Currently, people have scripts and cronjobs which use ssh v1 keys for
regular maintainence, data collection, etc.  Users have v1 keys widely
deployed to all the machines they use, etc.  This is what I mean by
infrastructure.

When the default changes to v2, then when connections are made, v2 will be
negotiated and the v1 keys will be ignored.  So when users upgrade from
4.6 to 4.7, run their agent and try to login to remote machines, their
keys won't be used.  When admins upgrade from 4.6 to 4.7 on their
networks, the maintainance scripts and cronjobs will suddenly stop
working.  This is what I mean by break.

Yes, it is possible to either generate new keys or edit the config files
to get the old behaviour back.  But users expect that if their systems
wotk with the defaults in 4.x, they'll continue to work in 4.x.


> > With the 5.0-RELEASE on the not-too-distant horizon, I really think it
> > best to not change default behaviour within a major release.  Keep the
> > default as it is - don't break people.
>
> Did you actually try this to claim so confidently that the switch will
> _break_ them so badly? My experience is not that bad.

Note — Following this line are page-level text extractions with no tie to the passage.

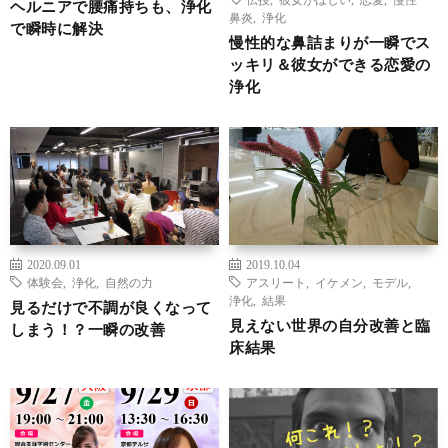
ヘルニアで腰痛持ちも、浄化
鼻炎
,
浄化
で瞬時に解決
慢性的な鼻詰まりが一瞬でス
ッキリ＆彼女ができる恋愛の
浄化
2020.09.01
2019.10.04
体験会
,
浄化
,
自然の力
アスリート
,
イケメン
,
モデル
,
浄化
,
結果
見るだけで不調が良くなって
見えない世界の自分改善と臨
しまう！？一瞬の改善
床結果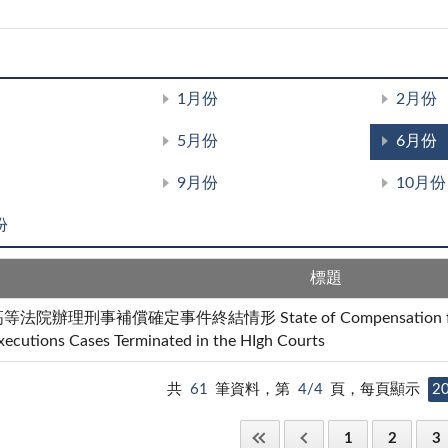
1月份
2月份
5月份
6月份
9月份
10月份
份
標題
等法院辦理刑事補償確定事件終結情形 State of Compensation for Wr
xecutions Cases Terminated in the HIgh Courts
共
61
筆資料，第
4/4
頁，每頁顯示
2
1
2
3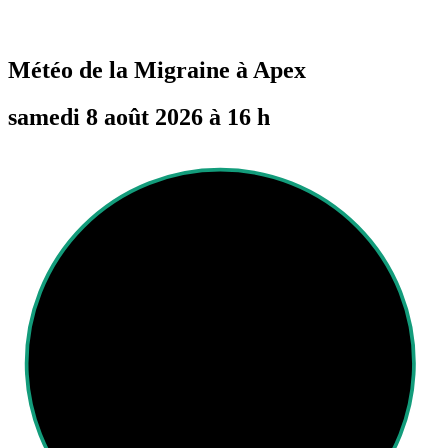
Météo de la Migraine à
Apex
samedi 8 août 2026 à 16 h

No, no, you missed the point entirely - I'm not talking about
functionality or stability, I'm talking about release engineering.  We're
all anxious to get rid of protocol v1, but a major change like that
shouldn't happen within a major version of the OS.  But people _do_
expect radical changes from one major version of the OS to another, and
since 5.0 will be released soon, we should be content that v2 will be the
default soon without our changing 4.x.


 -Jason

 -----------------------------------------------------------------------
 I worry about my child and the Internet all the time, even though she's
 too young to have logged on yet.  Here's what I worry about.  I worry
 that 10 or 15 years from now, she will come to me and say "Daddy, where
 were you when they took freedom of the press away from the Internet?"